*** Data records

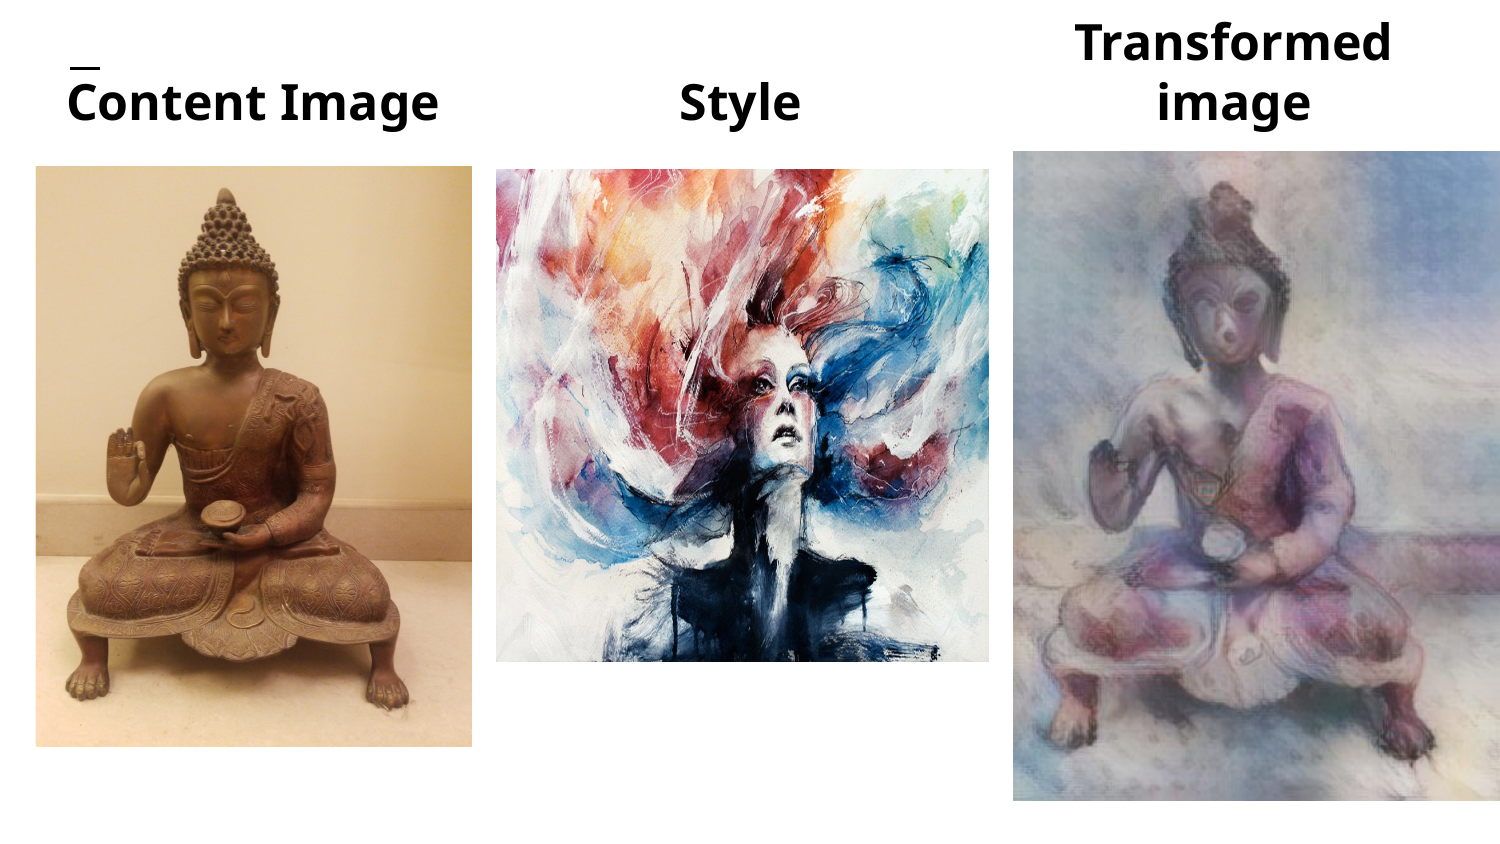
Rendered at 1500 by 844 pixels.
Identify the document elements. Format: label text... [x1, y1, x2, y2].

title Style [510, 21, 972, 145]
picture [0, 166, 989, 746]
title Transformed image [981, 21, 1487, 145]
picture [1013, 151, 1500, 801]
title Content Image [23, 21, 484, 145]
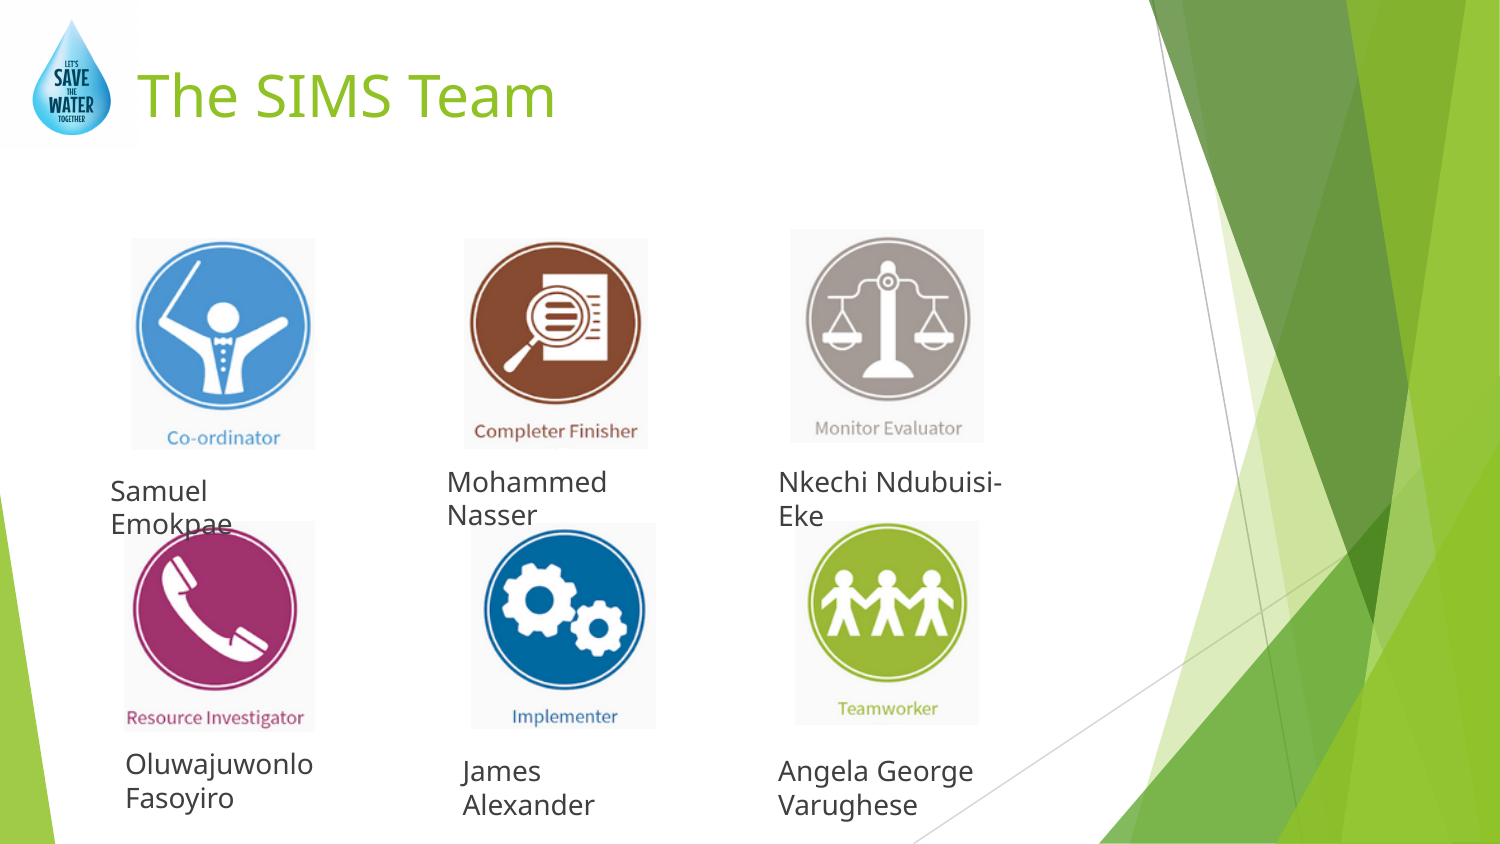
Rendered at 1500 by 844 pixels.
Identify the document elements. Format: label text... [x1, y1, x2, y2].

title The SIMS Team [123, 43, 1061, 160]
text_box Nkechi Ndubuisi-Eke [763, 449, 1052, 548]
picture [471, 523, 656, 729]
text_box James Alexander [447, 738, 696, 836]
text_box Angela George Varughese [763, 738, 1079, 836]
text_box Oluwajuwonlo Fasoyiro [109, 731, 358, 830]
picture [790, 228, 984, 443]
picture [463, 238, 648, 450]
text_box Mohammed Nasser [431, 448, 696, 547]
text_box Samuel Emokpae [95, 458, 344, 556]
picture [795, 521, 980, 725]
picture [131, 238, 316, 450]
picture [0, 0, 140, 149]
picture [124, 521, 315, 732]
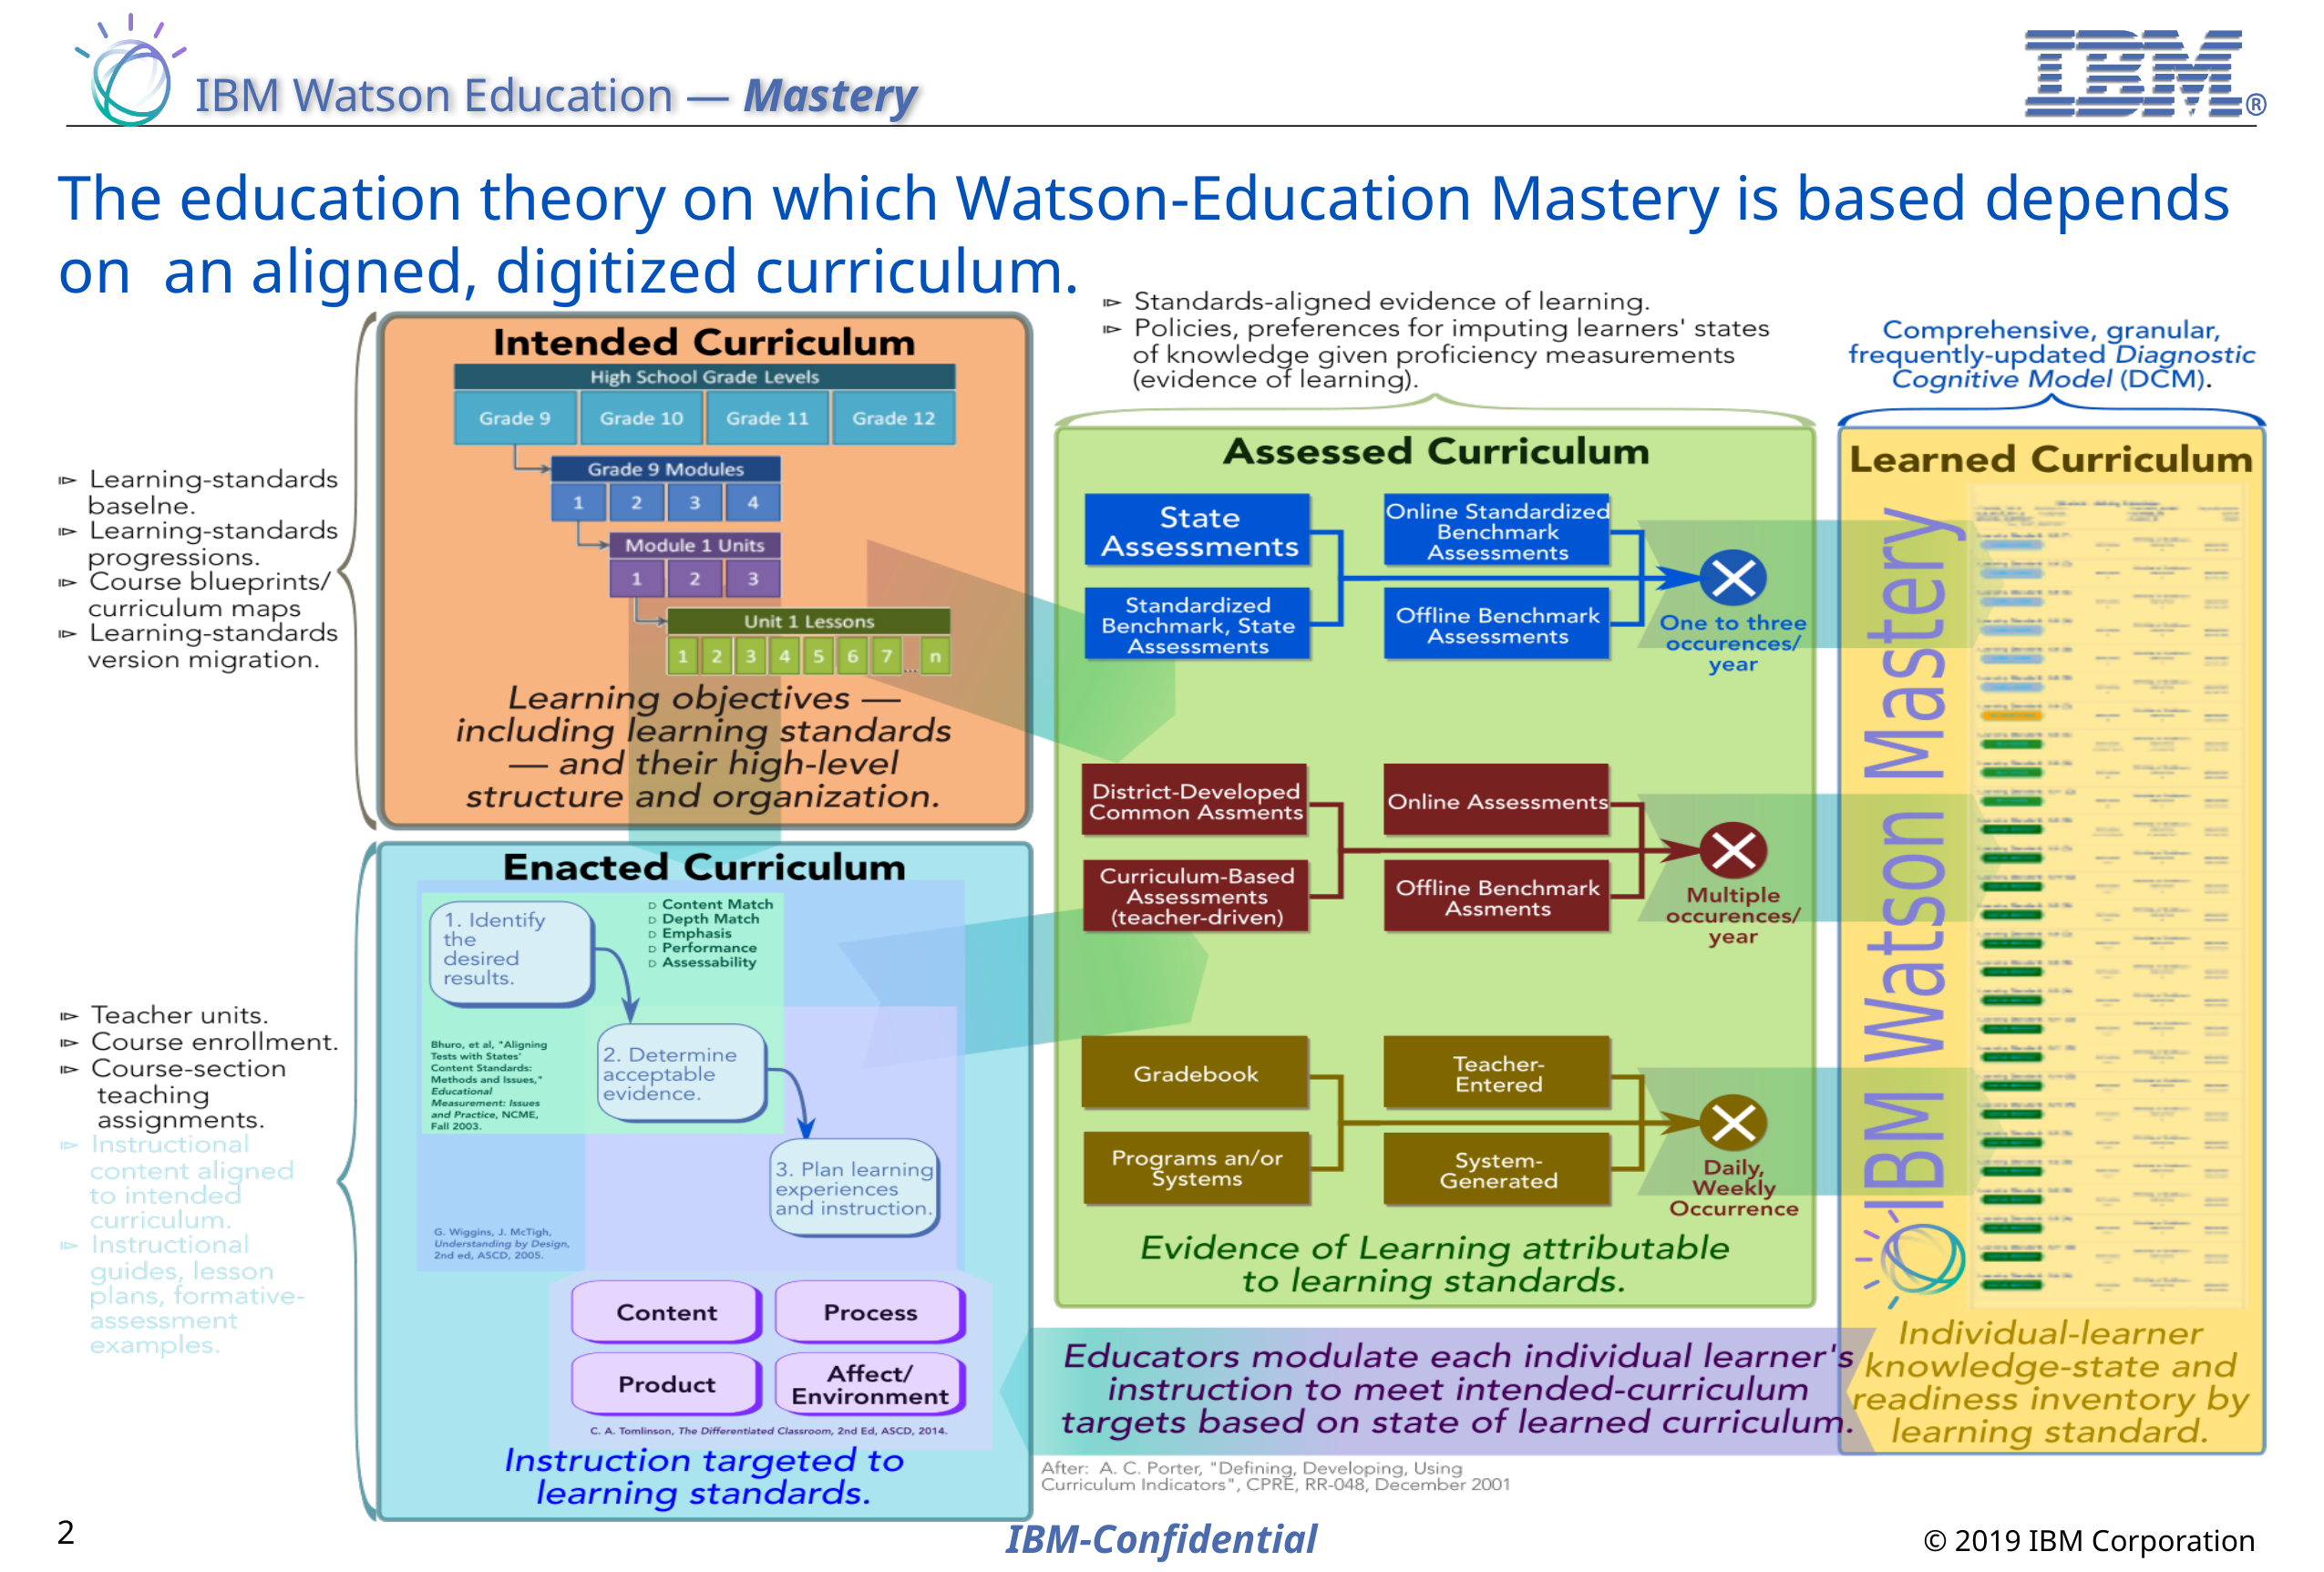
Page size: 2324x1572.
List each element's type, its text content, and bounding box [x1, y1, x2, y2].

picture [2023, 30, 2267, 118]
title The education theory on which Watson-Education Mastery is based depends on an aligned, digitized curriculum. [57, 139, 2267, 290]
picture [57, 290, 2267, 1522]
picture [75, 13, 187, 127]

******

Job item: What is needed is the data above, retyped exactly, with every picture left out.

Result of this exercise:
Rendered at 1500 by 844 pixels.
Identify the document elements. Format: label text... [x1, y1, x2, y2].

title Style [510, 21, 972, 145]
picture [0, 166, 989, 746]
title Transformed image [981, 21, 1487, 145]
picture [1013, 151, 1500, 801]
title Content Image [23, 21, 484, 145]
Rendered at 1500 by 844 pixels.
Identify the document elements. Format: label text... [x1, y1, x2, y2].

title The SIMS Team [123, 43, 1061, 160]
text_box Nkechi Ndubuisi-Eke [763, 449, 1052, 548]
picture [471, 523, 656, 729]
text_box James Alexander [447, 738, 696, 836]
text_box Angela George Varughese [763, 738, 1079, 836]
text_box Oluwajuwonlo Fasoyiro [109, 731, 358, 830]
picture [790, 228, 984, 443]
picture [463, 238, 648, 450]
text_box Mohammed Nasser [431, 448, 696, 547]
text_box Samuel Emokpae [95, 458, 344, 556]
picture [795, 521, 980, 725]
picture [131, 238, 316, 450]
picture [0, 0, 140, 149]
picture [124, 521, 315, 732]
Page size: 2324x1572.
List each element's type, its text content, and bounding box [x1, y1, x2, y2].

picture [2023, 30, 2267, 118]
title The education theory on which Watson-Education Mastery is based depends on an aligned, digitized curriculum. [57, 139, 2267, 290]
picture [57, 290, 2267, 1522]
picture [75, 13, 187, 127]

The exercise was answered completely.